The star of the Yiddish-language “Fiddler on the Roof” production thought it would be no more than a summer curiosity. But after a two-year hiatus induced by the coronavirus pandemic, the award-winning play is returning with a potential world tour in the works.
“There is something about the Yiddish—just the sound of Yiddish on its own. I think it was funnier and more moving,” Steven Skybell, who returns as Tevye in the National Yiddish Theatre Folksbiene production, told JNS. “But the thing that people respond to is this symbiosis, bringing the Sholem Aleichem creation back to the language that it was conceived in. Yiddish is unique in that it carries so much—and I mean this in the best possible way—baggage with it. There’s just something undeniable about it.”
“Odessa is mentioned [in ‘Fiddler’] and Kyiv is mentioned, and so that is the landscape of our story. And the message is that there is a better way than just intolerance, pushing people around and throwing them out. And I feel that that’s still such a vital message 52 years after ‘Fiddler on the Roof’ was written. It still is more than just fluff entertainment; it really goes to some deep issues,” he said. “People can come and see our show and reflect on that, and hopefully, find a way to process it for themselves.”

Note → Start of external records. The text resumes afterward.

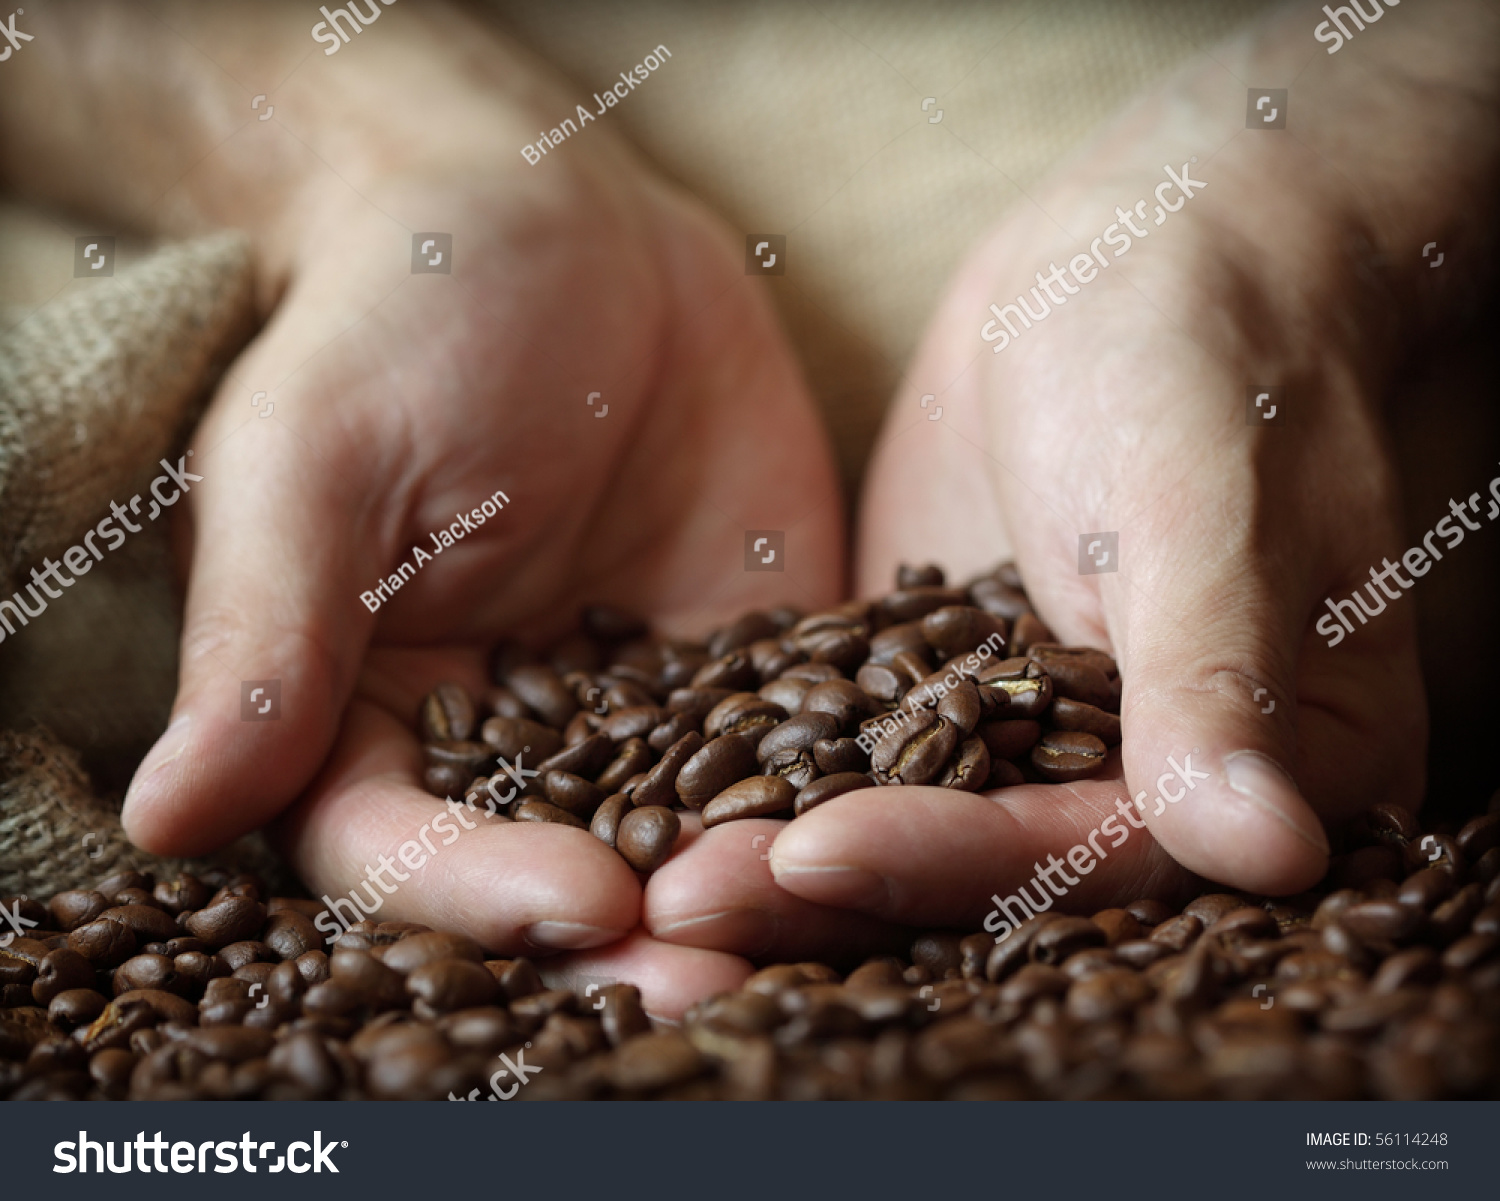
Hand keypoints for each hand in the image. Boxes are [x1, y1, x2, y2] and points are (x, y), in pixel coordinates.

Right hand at [80, 8, 845, 1014]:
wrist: (551, 225)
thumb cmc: (396, 324)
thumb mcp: (315, 466)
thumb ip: (265, 641)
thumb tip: (162, 817)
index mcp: (370, 722)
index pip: (406, 848)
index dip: (483, 893)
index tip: (580, 906)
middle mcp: (509, 747)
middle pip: (561, 875)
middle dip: (640, 939)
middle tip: (723, 985)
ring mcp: (644, 710)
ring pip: (696, 832)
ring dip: (761, 893)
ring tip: (833, 932)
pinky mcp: (754, 659)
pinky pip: (804, 740)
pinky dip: (852, 786)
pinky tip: (924, 824)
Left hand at [648, 0, 1498, 954]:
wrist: (1137, 254)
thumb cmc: (1204, 359)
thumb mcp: (1203, 507)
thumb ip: (1215, 677)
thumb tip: (1265, 856)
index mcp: (1265, 773)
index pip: (1086, 854)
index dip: (949, 864)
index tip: (809, 855)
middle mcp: (1140, 786)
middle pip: (978, 872)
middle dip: (829, 888)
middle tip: (676, 904)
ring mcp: (1030, 740)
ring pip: (902, 825)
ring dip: (774, 852)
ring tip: (644, 875)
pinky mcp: (940, 685)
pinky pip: (854, 747)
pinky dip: (768, 775)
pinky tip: (655, 792)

The return of the Yiddish version of ‘Fiddler’ comes at a time of resurgent interest in Yiddish, with increased cultural events, Yiddish courses and scholarly activity surrounding a supposedly dead language. Zalmen Mlotek, the artistic director of the National Yiddish Theatre Folksbiene, said it’s borne of a natural curiosity.
“There’s no question that part of our audience didn’t teach Yiddish to their kids because they didn’t want the kids to understand this [feeling] of leaving. The newer generation is looking at this language that I sort of heard my grandparents or uncle speaking once in a while. So, all of that interest among young people is happening all over the world. Whether people understand it at all, we believe it’s the sound of the Yiddish that is so compelling and that goes so close to the heart,” Mlotek told JNS.
The new run of the play will again include supertitles for audience members not fluent in Yiddish.
“Everybody understood every word, every moment [with the supertitles]. But many people—Jews and non-Jews—said they stopped looking at the supertitles because they were so transfixed with the performance itself. They knew the story; they knew the music,” said Mlotek.
‘Appreciate seeing and hearing this particular version’
The pre-COVID tour of the Yiddish “Fiddler” was supposed to take the production to three Chinese cities, along with a six-week run at the Sydney Opera House and another six weeks in Melbourne prior to stops in Boston, Washington and Miami as part of a U.S. leg. Mlotek said that producers and theater presenters from around the world who attended the original run were eager to bring the production to their own countries.
“They went back and said we must do this. We’re hoping that in these seven weeks, we can do the same—invite people from all over and have that same kind of reaction,” said Mlotek.
That includes a potential run in Germany, which has seen its own unlikely revival of Yiddish. In fact, famed opera director Barrie Kosky, based at the Komische Oper Berlin, engaged Skybell to play Tevye in Kosky’s Fiddler production in Chicago early next year.
“If Barrie Koski believes Steven’s Tevye should be seen by American audiences, we want to believe that German audiences should see it as well,” said Mlotek. “One of the places that we would so much love to present this is Germany. There are Yiddish festivals going on in [the cities of] Weimar, Berlin … and we feel that the audience not only would understand it for the most part, but would so appreciate seeing and hearing this particular version.”
And as for taking the production back to its birthplace, Skybell noted that there are no firm plans in the works, but that doesn’t stop him from thinking about it.
“I’ve said all along to myself that if there ever were a show that could tour anywhere, it’s something in Yiddish because there are Yiddish speakers all over the globe,” said Skybell. “Taking it to Ukraine would be undeniably a great honor.”